Petra Costa’s very personal documentary is about her sister Elena, 13 years

Petra Costa’s very personal documentary is about her sister Elena, 13 years older, who during the late ’80s left Brazil to become an actress in New York. Costa was then a child, with limited understanding of her sister’s motives and mental state following the move. Eventually and unsurprisingly, Costa later becomes an actress herself, then sets out to make a dreamy, elliptical film about Elena’s fate in a strange, uncaring city. Costa narrates the movie in English, though the doc is somewhat vague about her family’s educated, privileged background and the chronology of events.

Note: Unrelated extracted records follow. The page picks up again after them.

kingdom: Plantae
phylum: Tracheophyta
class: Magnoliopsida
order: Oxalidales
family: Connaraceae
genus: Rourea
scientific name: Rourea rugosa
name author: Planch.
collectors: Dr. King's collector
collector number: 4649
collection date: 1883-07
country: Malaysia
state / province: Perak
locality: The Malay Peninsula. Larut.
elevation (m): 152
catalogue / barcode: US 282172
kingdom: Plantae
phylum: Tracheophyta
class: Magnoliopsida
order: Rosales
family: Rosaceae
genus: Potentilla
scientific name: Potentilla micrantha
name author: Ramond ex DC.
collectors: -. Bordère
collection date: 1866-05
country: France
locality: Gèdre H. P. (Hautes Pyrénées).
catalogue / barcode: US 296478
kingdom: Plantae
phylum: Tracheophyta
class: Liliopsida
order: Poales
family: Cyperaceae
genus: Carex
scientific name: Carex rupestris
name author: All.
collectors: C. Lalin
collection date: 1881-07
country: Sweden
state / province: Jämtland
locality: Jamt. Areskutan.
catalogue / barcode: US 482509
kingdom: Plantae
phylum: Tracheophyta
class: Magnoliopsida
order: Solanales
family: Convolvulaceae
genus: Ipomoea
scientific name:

The greatest mystery any of us are likely to encounter in life is that of our own family: How did it form, what are its secrets, where are its hidden-in-plain-sight tragedies and betrayals? Sarah Polley made her remarkable Stories We Tell about her uncertain parentage—an enigma that was gradually, artfully resolved. Costa, in her first film, has much less experience behind or in front of the camera. She retraces Elena’s unhappy steps, shares old home movies and family photos, plays us audio postcards from her sister, then runs out of filmmaking ideas after the movie’s big revelation at its midpoint.

“My fear is that I’d follow in your steps,” says Costa to her sister. “I drown in you.” That close identification and the film’s shadowy reenactments—Costa wandering through a blurry, wide-aperture Manhattan—are a bit much: genuine, affecting, and somewhat self-indulgent. Costa goes overboard with the Ophelia imagery in this lyrical, unconventional documentary, which is essentially an oblique essay on grief and loss. Still, whatever its shortcomings, Elena is unquestionably made out of love. Anyone who’s ever tried to understand a distant sibling will share in Costa’s heart-clenching incomprehension of a sister’s final act. Runs Fri., Aug. 8–Thurs., Aug. 14 at Grand Illusion. Not rated. 80 minutes.